• Exercise brief: Rewrite the rows below, replacing "servo1" with "arm_servo" and leaving everything else unchanged. Omit the pictures.

[Start of Attachment]

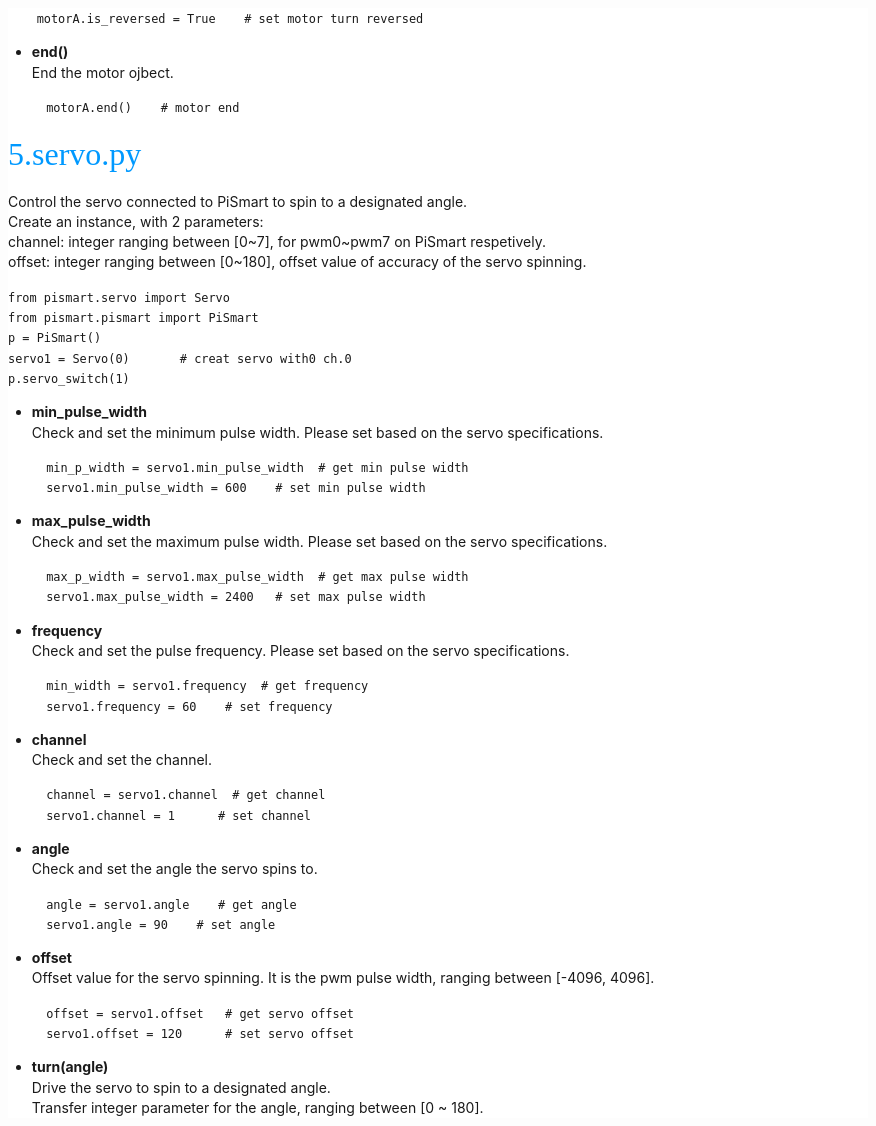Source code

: 		motorA.is_reversed = True    # set motor turn reversed

- **end()**    
End the motor ojbect.  

		motorA.end()    # motor end

<font color=#0099ff size=6 face="黑体">5.servo.py</font>  

Control the servo connected to PiSmart to spin to a designated angle.   
Create an instance, with 2 parameters:   
channel: integer ranging between [0~7], for pwm0~pwm7 on PiSmart respetively.  
offset: integer ranging between [0~180], offset value of accuracy of the servo spinning.

> 
	from pismart.servo import Servo  
	from pismart.pismart import PiSmart
	p = PiSmart()
	servo1 = Servo(0)       # creat servo with0 ch.0
	p.servo_switch(1)

- **min\_pulse_width**    
Check and set the minimum pulse width. Please set based on the servo specifications.   

		min_p_width = servo1.min_pulse_width  # get min pulse width
		servo1.min_pulse_width = 600    # set min pulse width

- **max\_pulse\_width**    
Check and set the maximum pulse width. Please set based on the servo specifications.   

		max_p_width = servo1.max_pulse_width  # get max pulse width
		servo1.max_pulse_width = 2400   # set max pulse width

- **frequency**    
Check and set the pulse frequency. Please set based on the servo specifications.  

		min_width = servo1.frequency  # get frequency
		servo1.frequency = 60    # set frequency

- **channel**    
Check and set the channel.  

		channel = servo1.channel  # get channel
		servo1.channel = 1      # set channel

- **angle**    
Check and set the angle the servo spins to.   

		angle = servo1.angle    # get angle
		servo1.angle = 90    # set angle

- **offset**    
Offset value for the servo spinning. It is the pwm pulse width, ranging between [-4096, 4096].  

		offset = servo1.offset   # get servo offset
		servo1.offset = 120      # set servo offset


- **turn(angle)**    
Drive the servo to spin to a designated angle.   
Transfer integer parameter for the angle, ranging between [0 ~ 180].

[End of Attachment]

• Completed exercise:
Source code

: 		motorA.is_reversed = True    # set motor turn reversed

- **end()**    
End the motor ojbect.  

		motorA.end()    # motor end

<font color=#0099ff size=6 face="黑体">5.servo.py</font>  

Control the servo connected to PiSmart to spin to a designated angle.   
Create an instance, with 2 parameters:   
channel: integer ranging between [0~7], for pwm0~pwm7 on PiSmart respetively.  
offset: integer ranging between [0~180], offset value of accuracy of the servo spinning.

> 
	from pismart.servo import Servo  
	from pismart.pismart import PiSmart
	p = PiSmart()
	arm_servo = Servo(0)       # creat servo with0 ch.0
	p.servo_switch(1)

- **min\_pulse_width**    
Check and set the minimum pulse width. Please set based on the servo specifications.   

		min_p_width = arm_servo.min_pulse_width  # get min pulse width
		arm_servo.min_pulse_width = 600    # set min pulse width

- **max\_pulse\_width**    
Check and set the maximum pulse width. Please set based on the servo specifications.   

		max_p_width = arm_servo.max_pulse_width  # get max pulse width
		arm_servo.max_pulse_width = 2400   # set max pulse width

- **frequency**    
Check and set the pulse frequency. Please set based on the servo specifications.  

		min_width = arm_servo.frequency  # get frequency
		arm_servo.frequency = 60    # set frequency

- **channel**    
Check and set the channel.  

		channel = arm_servo.channel  # get channel
		arm_servo.channel = 1      # set channel

- **angle**    
Check and set the angle the servo spins to.   

		angle = arm_servo.angle    # get angle
		arm_servo.angle = 90    # set angle

- **offset**    
Offset value for the servo spinning. It is the pwm pulse width, ranging between [-4096, 4096].  

		offset = arm_servo.offset   # get servo offset
		arm_servo.offset = 120      # set servo offset


- **turn(angle)**    
Drive the servo to spin to a designated angle.   
Transfer integer parameter for the angle, ranging between [0 ~ 180].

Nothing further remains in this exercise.